### Records for this exercise
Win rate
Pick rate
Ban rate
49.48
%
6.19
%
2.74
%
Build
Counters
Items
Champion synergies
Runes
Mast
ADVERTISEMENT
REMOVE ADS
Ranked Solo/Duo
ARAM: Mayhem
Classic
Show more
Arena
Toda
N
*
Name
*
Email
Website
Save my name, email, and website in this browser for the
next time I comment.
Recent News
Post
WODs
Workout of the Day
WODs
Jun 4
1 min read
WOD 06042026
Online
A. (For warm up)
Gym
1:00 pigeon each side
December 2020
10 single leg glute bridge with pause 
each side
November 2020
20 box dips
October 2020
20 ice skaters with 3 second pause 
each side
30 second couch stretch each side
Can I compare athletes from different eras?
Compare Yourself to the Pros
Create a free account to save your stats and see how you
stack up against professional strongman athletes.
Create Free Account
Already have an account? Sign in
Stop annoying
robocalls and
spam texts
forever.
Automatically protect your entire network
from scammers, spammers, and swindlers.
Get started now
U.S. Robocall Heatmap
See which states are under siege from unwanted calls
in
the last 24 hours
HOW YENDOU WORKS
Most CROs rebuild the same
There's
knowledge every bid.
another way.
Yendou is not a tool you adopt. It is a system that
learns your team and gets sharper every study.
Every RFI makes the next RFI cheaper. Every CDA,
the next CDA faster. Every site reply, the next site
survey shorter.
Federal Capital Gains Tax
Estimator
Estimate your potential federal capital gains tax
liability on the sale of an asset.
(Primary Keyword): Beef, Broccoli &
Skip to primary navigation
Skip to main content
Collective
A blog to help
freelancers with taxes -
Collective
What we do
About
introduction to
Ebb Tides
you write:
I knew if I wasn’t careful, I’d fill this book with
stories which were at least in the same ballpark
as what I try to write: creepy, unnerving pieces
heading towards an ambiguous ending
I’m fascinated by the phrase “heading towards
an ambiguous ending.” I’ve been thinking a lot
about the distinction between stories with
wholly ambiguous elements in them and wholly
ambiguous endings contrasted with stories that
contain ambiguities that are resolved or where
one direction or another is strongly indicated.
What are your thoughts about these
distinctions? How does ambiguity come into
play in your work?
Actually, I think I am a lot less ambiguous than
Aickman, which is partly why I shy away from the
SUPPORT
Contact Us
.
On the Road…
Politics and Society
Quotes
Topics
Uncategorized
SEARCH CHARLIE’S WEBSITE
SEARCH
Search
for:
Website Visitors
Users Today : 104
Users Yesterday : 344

### What is needed
Transcribe, with no changes, the listing above from its first line through the line with "wholly ambiguous elements in them and wholly", including that line, and stop once it is done.

### Solution to this problem
Win rate
Pick rate
Ban rate
49.48
%
6.19
%
2.74
%
Build
Counters
Items
Champion synergies
Runes
Mast
ADVERTISEMENT
REMOVE ADS
Ranked Solo/Duo
ARAM: Mayhem
Classic
Show more
Arena
Toda
N
*
Name
*
Email
Website
Save my name, email, and website in this browser for the
next time I comment.
Recent News
Post
WODs
Workout of the Day
WODs
Jun 4
1 min read
WOD 06042026
Online
A. (For warm up)
Gym
1:00 pigeon each side
December 2020
10 single leg glute bridge with pause 
each side
November 2020
20 box dips
October 2020
20 ice skaters with 3 second pause 
each side
30 second couch stretch each side
Can I compare athletes from different eras?
Compare Yourself to the Pros
Create a free account to save your stats and see how you
stack up against professional strongman athletes.
Create Free Account
Already have an account? Sign in
Stop annoying
robocalls and
spam texts
forever.
Automatically protect your entire network
from scammers, spammers, and swindlers.
Get started now
U.S. Robocall Heatmap
See which states are under siege from unwanted calls
in
the last 24 hours
HOW YENDOU WORKS
Most CROs rebuild the same
There's
knowledge every bid.
another way.
Yendou is not a tool you adopt. It is a system that
learns your team and gets sharper every study.
Every RFI makes the next RFI cheaper. Every CDA,
the next CDA faster. Every site reply, the next site
survey shorter.
Federal Capital Gains Tax
Estimator
Estimate your potential federal capital gains tax
liability on the sale of an asset.
(Primary Keyword): Beef, Broccoli &
Skip to primary navigation
Skip to main content
Collective
A blog to help
freelancers with taxes -
Collective
What we do
About
introduction to
Ebb Tides
you write:
I knew if I wasn’t careful, I’d fill this book with
stories which were at least in the same ballpark
as what I try to write: creepy, unnerving pieces
heading towards an ambiguous ending
I’m fascinated by the phrase “heading towards
an ambiguous ending.” I’ve been thinking a lot
about the distinction between stories with
wholly ambiguous elements in them and wholly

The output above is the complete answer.